Tanda salib mengungkapkan kerinduan universal umat manusia terhadap keharmonisan. Rindu akan terhubungkannya banyak segi dalam kehidupan. Menurut Gernot Candolini, seorang penulis asal Innsbruck, Austria, mengatakan, Das Kreuz drückt eine Verbindung aus, vertikal zwischen oben und unten, horizontal zwischen links und rechts. (Salib itu mengungkapkan sebuah hubungan, vertikal antara atas dan bawah, serta hubungan horizontal antara kiri dan kanan).
Arti “atas” mengungkapkan tempat di mana Allah, surga, kepala, roh dan pikiran. Sementara “bawah” mengungkapkan posisi manusia, dunia, perut, badan dan perasaan. Saat kita meletakkan dan menggerakkan tangan dari atas ke bawah, dan membentuk sebuah garis vertikal, pada saat itulah kita merindukan ada hubungan antara atas-bawah, Allah-manusia, surga-dunia, kepala-perut, dunia rohani-dunia badani, pikiran-perasaan. Kita merindukan agar dalam kehidupan terjadi relasi harmonis antara semua aspek.
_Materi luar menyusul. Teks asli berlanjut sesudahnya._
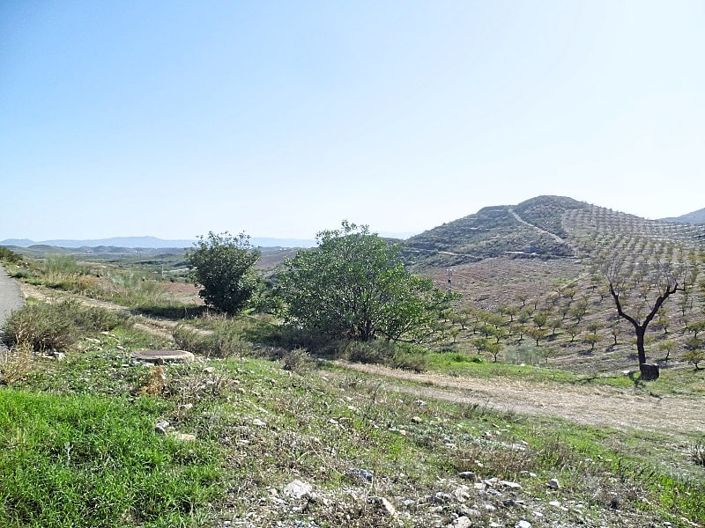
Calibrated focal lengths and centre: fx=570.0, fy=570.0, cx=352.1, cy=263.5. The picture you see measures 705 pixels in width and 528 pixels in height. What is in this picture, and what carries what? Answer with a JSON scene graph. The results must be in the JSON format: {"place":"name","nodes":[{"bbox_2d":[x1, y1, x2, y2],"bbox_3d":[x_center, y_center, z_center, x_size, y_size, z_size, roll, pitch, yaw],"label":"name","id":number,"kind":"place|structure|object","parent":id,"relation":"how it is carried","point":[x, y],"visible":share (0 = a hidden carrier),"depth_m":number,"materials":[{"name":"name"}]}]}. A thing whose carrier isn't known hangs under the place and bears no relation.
{"place":"outdoors","nodes":[
{"label":"outdoors","id":0,"kind":"place"},
{"bbox_2d":[0,261,24,349],"label":"road","id":1,"kind":"structure","parent":0,"point":[8,281],"materials":[{"name":"grey asphalt"}]},
{"bbox_2d":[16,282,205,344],"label":"dirt track","id":2,"kind":"structure","parent":0,"point":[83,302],"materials":[{"name":"beige soil"}]},
{"bbox_2d":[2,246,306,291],"label":"valley","id":3,"kind":"structure","parent":0,"point":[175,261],"materials":[{"name":"green"}]},
{"bbox_2d":[1,235,319,249],"label":"distant mountain range","id":4,"kind":"structure","parent":0,"point":[24,241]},
{"bbox_2d":[0,0,704,240],"label":"sky","id":5,"kind":"structure","parent":0,"point":[148,225],"materials":[{"name":"blue"}]},
{"bbox_2d":[0,258,704,527],"label":"grassy ground","id":6,"kind":"structure","parent":0,"point":[280,370],"materials":[{"name":"green plant"}]},
{"bbox_2d":[0,246,22,264],"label":"shrub","id":7,"kind":"object","parent":6,"relation":"on","point":[10,253],"visible":0.92,"depth_m":37.79,"materials":[{"name":"green plant"}]},
{"bbox_2d":[0,343,35,385],"label":"dry grass","id":8,"kind":"structure","parent":6,"relation":"on","point":[21,371],"materials":[{"name":"plant"}]},
{"bbox_2d":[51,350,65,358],"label":"rock","id":9,"kind":"object","parent":6,"relation":"on","point":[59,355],"visible":0.88,"depth_m":8.50,"materials":[{"name":"stone"}]},
{"bbox_2d":[1,300,116,351],"bbox_3d":[-5.236,1.044,9.918,2.259,0.870,2.417,0,2,1],"label":"shrub","id":10,"kind":"object","parent":6,"relation":"on","point":[41,318],"visible":0.92,"depth_m":9.55,"materials":[{"name":"plant"}]},
{"bbox_2d":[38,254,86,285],"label":"shrub","id":11,"kind":"object","parent":6,"relation":"on","point":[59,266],"visible":0.76,"depth_m":26.31,"materials":[{"name":"green plant"}]},
{"bbox_2d":[0,388,222,527],"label":"grass patch","id":12,"kind":"structure","parent":6,"relation":"on","point":[29,404],"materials":[{"name":"green plant"}]},
{"bbox_2d":[138,366,167,395],"bbox_3d":[-2.369,1.384,6.750,0.457,0.367,0.497,0,2,1],"label":"dry plant","id":13,"kind":"object","parent":6,"relation":"on","point":[152,382],"visible":0.8,"depth_m":6.70,"materials":[{"name":"brown plant"}]},
{"bbox_2d":[154,420,169,433],"bbox_3d":[-1.753,1.493,5.187,0.162,0.104,0.174,1,2,21],"label":"rock","id":14,"kind":"object","parent":6,"relation":"on","point":[165,423],"visible":0.82,"depth_m":5.16,"materials":[{"name":"grey stone"}]},
{"bbox_2d":[131,349,193,363],"bbox_3d":[-2.888,1.424,8.625,0.939,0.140,0.944,0,2,1],"label":"manhole cover","id":15,"kind":"object","parent":6,"relation":"on","point":[167,352],"visible":0.88,"depth_m":8.46,"materials":[{"name":"grey concrete"}]},
{"bbox_2d":[172,431,196,440],"bbox_3d":[-1.446,1.478,4.849,0.226,0.089,0.194,1,2,20],"label":"rock","id":16,"kind":"object","parent":6,"relation":"on","point":[186,435],"visible":0.69,"depth_m":4.81,"materials":[{"name":"stone"}]},
{"bbox_2d":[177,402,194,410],"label":"rock","id":17,"kind":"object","parent":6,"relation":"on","point":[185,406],"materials":[{"name":"beige stone"}]},
{"bbox_2d":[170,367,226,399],"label":"dry plant","id":18,"kind":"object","parent":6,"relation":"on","point":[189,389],"visible":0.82,"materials":[{"name":"beige plant"}]},
{"bbox_2d":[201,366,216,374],"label":"rock","id":19,"kind":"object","parent":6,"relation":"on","point":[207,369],"visible":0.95,"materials":[{"name":"beige stone"}]},
{"bbox_2d":[170,320,251,357],"bbox_3d":[-2.896,1.526,11.480,2.121,0.782,1.923,0,2,1],"label":"shrub","id":20,"kind":"object","parent":6,"relation":"on","point":[189,334],"visible":0.84,"depth_m":11.27,"materials":[{"name":"green plant"}]},
{"bbox_2d":[187,231,259,314],"bbox_3d":[-4.938,0.481,21.998,3.099,3.430,3.031,1,2,20],"label":"tree","id":21,"kind":"object","parent":6,"relation":"on","point":[210,284],"visible":1,"depth_m":21.29,"materials":[{"name":"green plant"}]},
{"bbox_2d":[252,418,266,426],"bbox_3d":[-0.917,1.542,5.511,0.157,0.088,0.161,1,3,32],"label":"rock","id":22,"kind":"object","parent":6,"relation":"on","point":[256,423],"visible":0.88,"depth_m":5.48,"materials":[{"name":"stone"}]},
{"bbox_2d":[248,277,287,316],"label":"shrub","id":23,"kind":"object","parent":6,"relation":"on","point":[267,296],"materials":[{"name":"green plant"}]},
{"bbox_2d":[281,348,311,371],"bbox_3d":[-1.069,1.829,10.863,0.744,0.482,0.779,0,2,1],"label":"dry shrub","id":24,"kind":"object","parent":6,"relation":"on","point":[295,361],"visible":0.96,"depth_m":10.78,"materials":[{"name":"plant"}]},
{"bbox_2d":[283,479,313,498],"bbox_3d":[-0.370,1.516,3.836,0.219,0.106,0.226,2,3,35],"label":"rock","id":25,"kind":"object","parent":6,"relation":"on","point":[297,487],"visible":0.89,"depth_m":3.79,"materials":[{"name":"grey stone"}]},
{"bbox_2d":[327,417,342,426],"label":"rock","id":26,"kind":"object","parent":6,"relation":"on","point":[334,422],"visible":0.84,"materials":[{"name":"white stone"}]},
{"bbox_2d":[267,221,451,342],"bbox_3d":[0.128,0.801,17.924,6.081,4.330,5.200,1,2,16],"label":"tree","id":27,"kind":"object","parent":6,"relation":"on","point":[367,299],"visible":1,"depth_m":16.81,"materials":[{"name":"green plant"}]},
{"bbox_2d":[349,468,373,481],"bbox_3d":[0.068,1.613,4.361,0.203,0.093,0.179,2,3,37],"label":"rock","id":28,"kind":"object","parent":6,"relation":"on","point":[368,475],"visible":0.89,"depth_m":4.31,"materials":[{"name":"grey stone"}]},
{"bbox_2d":[337,338,428,371],"bbox_3d":[0.663,2.496,15.768,3.179,0.876,2.403,0,2,1],"label":"shrub","id":29,"kind":"object","parent":6,"relation":"on","point":[365,354],"visible":0.83,"depth_m":15.52,"materials":[{"name":"green plant"}]},
{"bbox_2d":[373,496,396,515],"bbox_3d":[0.216,1.645,3.858,0.191,0.100,0.173,2,3,42],"label":"rock","id":30,"kind":"object","parent":6,"relation":"on","point":[384,500],"visible":0.87,"depth_m":3.82,"materials":[{"name":"grey stone"}]},
{"bbox_2d":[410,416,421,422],"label":"rock","id":31,"kind":"object","parent":6,"relation":"on","point":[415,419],"visible":0.96,"depth_m":6.77,"materials":[{"name":"stone"}]},
{"bbox_2d":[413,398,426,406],"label":"rock","id":32,"kind":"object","parent":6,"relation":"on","point":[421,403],"visible":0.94,"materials":[{"name":"grey stone"}]},
{"bbox_2d":[431,492,451,503],"bbox_3d":[0.617,1.628,3.949,0.153,0.081,0.146,2,3,38],"label":"rock","id":33,"kind":"object","parent":6,"relation":"on","point":[438,494],"visible":0.94,"depth_m":3.92,"materials":[{"name":"grey stone"}]},
{"bbox_2d":[451,515,471,527],"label":"rock","id":34,"kind":"object","parent":6,"relation":"on","point":[459,527],"visible":0.99,"depth_m":3.60,"materials":[{"name":"grey stone"}]},
{"bbox_2d":[452,485,470,500],"bbox_3d":[0.754,1.610,4.001,0.143,0.088,0.145,2,3,41],"label":"rock","id":35,"kind":"object","parent":6,"relation":"on","point":[459,491],"visible":0.95,"depth_m":3.98,"materials":[{"name":"grey stone"}]},
{"bbox_2d":[458,471,475,479],"bbox_3d":[0.939,1.739,4.680,0.145,0.077,0.130,1,2,23],"label":"rock","id":36,"kind":"object","parent":6,"relation":"on","point":[466,474],"visible":0.95,"depth_m":4.66,"materials":[{"name":"grey stone"}]},
{"bbox_2d":[498,480,521,489],"bbox_3d":[1.253,1.776,4.563,0.194,0.078,0.163,1,2,30],"label":"rock","id":37,"kind":"object","parent":6,"relation":"on","point":[511,485],"visible":0.92,"depth_m":4.54,"materials":[{"name":"grey stone"}]},
{"bbox_2d":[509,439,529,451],"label":"rock","id":38,"kind":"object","parent":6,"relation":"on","point":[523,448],"visible":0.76,"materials":[{"name":"grey stone"}]},
{"bbox_2d":[515,520,531,527],"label":"rock","id":39,"kind":"object","parent":6,"relation":"on","point":[523,524],"visible":0.99,"depth_m":3.64,"materials":[{"name":"stone"}]},
{"bbox_2d":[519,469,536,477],"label":"rock","id":40,"kind":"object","parent":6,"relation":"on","point":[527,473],"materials":[{"name":"grey stone"}]},
{"bbox_2d":[548,478,559,488],"bbox_3d":[1.659,1.814,4.698,0.098,0.075,0.107,1,3,32],"label":"rock","id":41,"kind":"object","parent":6,"relation":"on","point":[553,481],"visible":0.97,"depth_m":4.68,"materials":[{"name":"grey stone"}]},
{"bbox_2d":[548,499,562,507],"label":"rock","id":42,"kind":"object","parent":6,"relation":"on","point":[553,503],"visible":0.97,"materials":[{"name":"white stone"}]},
{"bbox_2d":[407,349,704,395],"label":"grass strip","id":43,"kind":"object","parent":6,"relation":"on","point":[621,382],"visible":0.51,"depth_m":16.84,"materials":[{"name":"green plant"}]},
{"bbox_2d":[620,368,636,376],"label":"rock","id":44,"kind":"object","parent":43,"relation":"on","point":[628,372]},
{"bbox_2d":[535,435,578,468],"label":"dry shrub","id":45,"kind":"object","parent":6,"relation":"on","point":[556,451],"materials":[{"name":"plant"}]},
{"bbox_2d":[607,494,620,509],"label":"rock","id":46,"kind":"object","parent":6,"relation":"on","point":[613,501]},
{"bbox_2d":[606,260,681,375],"bbox_3d":[9.083,1.611,17.932,2.379,3.958,2.346,0,2,1],"label":"bare tree","id":47,"kind":"object","parent":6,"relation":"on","point":[619,309],"visible":0.98,"depth_m":17.86,"materials":[{"name":"brown plant"}]},
{"bbox_2d":[640,363,659,380],"bbox_3d":[8.207,2.990,15.776,0.494,0.465,0.486,0,2,1],"label":"rock","id":48,"kind":"object","parent":6,"relation":"on","point":[647,366],"visible":0.86,"depth_m":15.59,"materials":[{"name":"stone"}]},
{"bbox_2d":[690,442,704,465],"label":"tuft","id":49,"kind":"object","parent":6,"relation":"on","point":[701,456],"visible":0.98,"depth_m":6.44,"materials":[{"name":"plant"}]},
{"bbox_2d":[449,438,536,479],"label":"dry grass","id":50,"kind":"structure","parent":0,"point":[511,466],"visible":0.74,"materials":[{"name":"brown plant"}]},
{"bbox_2d":[328,360,704,435],"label":"dirt track","id":51,"kind":"structure","parent":0,"point":[549,395],"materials":[{"name":"beige soil"}]},
{"bbox_2d":[395,196,704,375],"label":"hill","id":52,"kind":"structure","parent":0,"point":[470,237],"materials":[{"name":"brown soil"}]},
{"bbox_2d":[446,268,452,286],"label":"utility pole","id":53,"kind":"object","parent":52,"relation":"on","point":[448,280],"visible":0.87,"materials":[{"name":"wood"}]},
{"bbox_2d":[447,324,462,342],"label":"tree","id":54,"kind":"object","parent":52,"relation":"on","point":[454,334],"visible":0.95,"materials":[{"name":"green plant"}]},
{"bbox_2d":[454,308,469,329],"label":"tree","id":55,"kind":"object","parent":52,"relation":"on","point":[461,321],"visible":0.95,"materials":[{"name":"green plant"}]},
{"bbox_2d":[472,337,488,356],"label":"tree","id":56,"kind":"object","parent":52,"relation":"on","point":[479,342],"visible":0.97,"depth_m":32.51,"materials":[{"name":"green plant"}]},
{"bbox_2d":[481,339,503,362],"bbox_3d":[7.304,4.580,29.703,1.163,1.421,1.149,1,2,30],"label":"tree","id":57,"kind":"object","parent":52,"relation":"on","point":[495,352],"visible":0.98,"depth_m":29.60,"materials":[{"name":"green plant"}]},
{"bbox_2d":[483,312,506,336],"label":"tree","id":58,"kind":"object","parent":52,"relation":"on","point":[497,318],"visible":0.95,"depth_m":37.61,"materials":[{"name":"green plant"}]},
{"bbox_2d":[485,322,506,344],"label":"tree","id":59,"kind":"object","parent":52,"relation":"on","point":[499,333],"visible":0.95,"depth_m":36.57,"materials":[{"name":"green plant"}]},
{"bbox_2d":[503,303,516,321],"label":"tree","id":60,"kind":"object","parent":52,"relation":"on","point":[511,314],"visible":0.94,"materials":[{"name":"plant"}]},
{"bbox_2d":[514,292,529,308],"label":"tree","id":61,"kind":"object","parent":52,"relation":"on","point":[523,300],"visible":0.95,"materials":[{"name":"green plant"}]},
{"bbox_2d":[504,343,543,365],"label":"shrub","id":62,"kind":"object","parent":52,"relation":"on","point":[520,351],"visible":0.84,"depth_m":25.57,"materials":[{"name":"green plant"}]},
{"bbox_2d":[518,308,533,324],"label":"olive tree","id":63,"kind":"object","parent":52,"relation":"on","point":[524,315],"visible":0.95,"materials":[{"name":"green plant"}]},
{"bbox_2d":[528,324,546,346],"bbox_3d":[11.771,4.608,36.291,1.426,1.646,1.431,2,3,35],"label":"tree","id":64,"kind":"object","parent":52,"relation":"on","point":[539,334],"visible":0.95,"depth_m":36.24,"materials":[{"name":"plant"}]},
{"bbox_2d":[507,207,570,246],"label":"dirt track","id":65,"kind":"structure","parent":52,"relation":"on","point":[517,216],"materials":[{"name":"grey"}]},
{"bbox_2d":[532,311,548,335],"bbox_3d":[13.108,4.157,39.666,1.418,1.777,1.437,2,3,42],"label":"tree","id":66,"kind":"object","parent":52,"relation":"on","point":[539,321],"visible":0.95,"depth_m":39.63,"materials":[{"name":"green plant"}]},
{"bbox_2d":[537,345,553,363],"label":"tree","id":67,"kind":"object","parent":52,"relation":"on","point":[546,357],"visible":0.97,"depth_m":29.18,"materials":[{"name":"plant"}]},
{"bbox_2d":[547,314,563,334],"bbox_3d":[13.967,4.249,39.407,1.496,1.746,1.534,1,2,22],"label":"tree","id":68,"kind":"object","parent":52,"relation":"on","point":[558,324],"visible":0.95,"depth_m":39.38,"materials":[{"name":"plant"}]},
{"bbox_2d":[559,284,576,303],"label":"tree","id":69,"kind":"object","parent":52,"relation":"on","point":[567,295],"visible":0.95,"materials":[{"name":"green plant"}]},
{"bbox_2d":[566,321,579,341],"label":"tree","id":70,"kind":"object","parent":52,"relation":"on","point":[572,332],"visible":0.93,"depth_m":37.38,"materials":[{"name":"plant"}]},
{"bbox_2d":[570,300,587,323],"label":"tree","id":71,"kind":"object","parent":52,"relation":"on","point":[581,311],"visible":0.96,"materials":[{"name":"plant"}]},
{"bbox_2d":[582,327,600,352],"bbox_3d":[14.572,4.693,34.827,1.198,1.633,1.223,1,2,26],"label":"tree","id":72,"kind":"object","parent":52,"relation":"on","point":[593,342],"visible":0.97,"depth_m":34.79,"materials":[{"name":"plant"}]},
{"bbox_2d":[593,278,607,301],"label":"olive tree","id":73,"kind":"object","parent":52,"relation":"on","point":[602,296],"visible":0.76,"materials":[{"name":"plant"}]},
{"bbox_2d":[609,322,620,344],"bbox_3d":[17.055,4.523,36.990,1.261,1.897,1.351,1,2,23],"label":"tree","id":74,"kind":"object","parent":52,"relation":"on","point":[615,337],"visible":0.95,"depth_m":37.04,"materials":[{"name":"plant"}]},
{"bbox_2d":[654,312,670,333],"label":"tree","id":75,"kind":"object","parent":52,"relation":"on","point":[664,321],"visible":0.91,"depth_m":35.81,"materials":[{"name":"plant"}]},
{"bbox_2d":[657,339,675,360],"bbox_3d":[17.078,4.663,31.014,0.997,1.383,1.046,1,2,28],"label":"tree","id":76,"kind":"object","parent":52,"relation":"on","point":[670,345],"visible":0.96,"depth_m":30.97,"materials":[{"name":"green plant"}]},
{"bbox_2d":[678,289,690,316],"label":"tree","id":77,"kind":"object","parent":52,"relation":"on","point":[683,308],"visible":0.93,"depth_m":37.71,"materials":[{"name":"plant"}]},
{"bbox_2d":[683,345,703,370],"bbox_3d":[15.925,4.449,26.525,1.010,1.267,1.018,1,2,22],"label":"tree","id":78,"kind":"object","parent":52,"relation":"on","point":[694,352],"visible":0.98,"depth_m":26.50,"materials":[{"name":"plant"}]},
{"bbox_2d":[685,319,704,342],"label":"tree","id":79,"kind":"object","parent":52,"relation":"on","point":[695,329],"visible":0.96,"depth_m":32.82,"materials":[{"name":"green plant"}]},
{"bbox_2d":[657,207,704,224],"label":"distant hill","id":80,"kind":"structure","parent":0,"point":[704,210],"materials":[{"name":"grey"}]}
]}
Setelah menggerakkan tangan ke atas dan ke bawah, kemudian kita menggerakkan tangan dari kiri ke kanan. Gerak ini pun jika kita sadari akan membentuk sebuah garis horizontal. Di dada kiri terletak jantung dan hati kita. Hati memampukan kita untuk berbelarasa. Hati membuat kita sanggup mencintai. Sikap sosial selalu bermula pada kecondongan hati. Dunia hati adalah dunia belaskasihan. Sementara dada bagian kanan menggambarkan hak dan kewajiban, kebenaran dan kejujuran keteraturan dan tata tertib.
Dua segi yang berbeda ini, dunia belaskasihan dan dunia hukum, terhubungkan dalam tanda salib. Tentu, kita merindukan kehidupan di mana ada harmoni antara kehidupan yang diatur berdasarkan kecondongan hati dengan kehidupan yang diatur berdasarkan tata tertib hukum. Harmonisasi antara atas-bawah, kiri-kanan, mutlak diperlukan agar kita sepenuhnya hidup sebagai manusia.
Kita jangan hanya berhenti di atas atau bawah, kiri atau kanan, melainkan keduanya harus selalu ada dalam tata harmoni. Dua segi itu mesti ada dalam keterhubungan. Jika tidak, kita akan tergelincir dalam salah satu ekstrim atau menjadi ekstremis yang justru mengancam kehidupan. Kita harus tumbuh menjadi pribadi yang punya kematangan komptensi personal.
Hidup dalam keharmonian berarti memandang dan menyingkapi kehidupan secara utuh. Harmoni antara ‘atas-bawah’ atau ‘kiri-kanan’ membuat kehidupan berjalan semakin baik. Setiap orang dengan kompetensi personal yang matang, memiliki kemampuan untuk membangun hidup dalam harmoni, yang diungkapkan secara bermakna dalam tanda Salib. Dalam tanda salib, terungkap kerinduan universal umat manusia terhadap kehidupan harmoni.
Mungkin kehidupan yang harmonis hanyalah cita-cita yang sulit digapai. Maka kita harus lebih sering membuat tanda salib. Dengan demikian, kita selalu diingatkan agar mengupayakan suatu kehidupan yang harmonis. Sebagaimana tanda salib, dalam satu tanda itu menyatu dua bidang yang paradoksal, sekaligus sebuah keutuhan harmonis.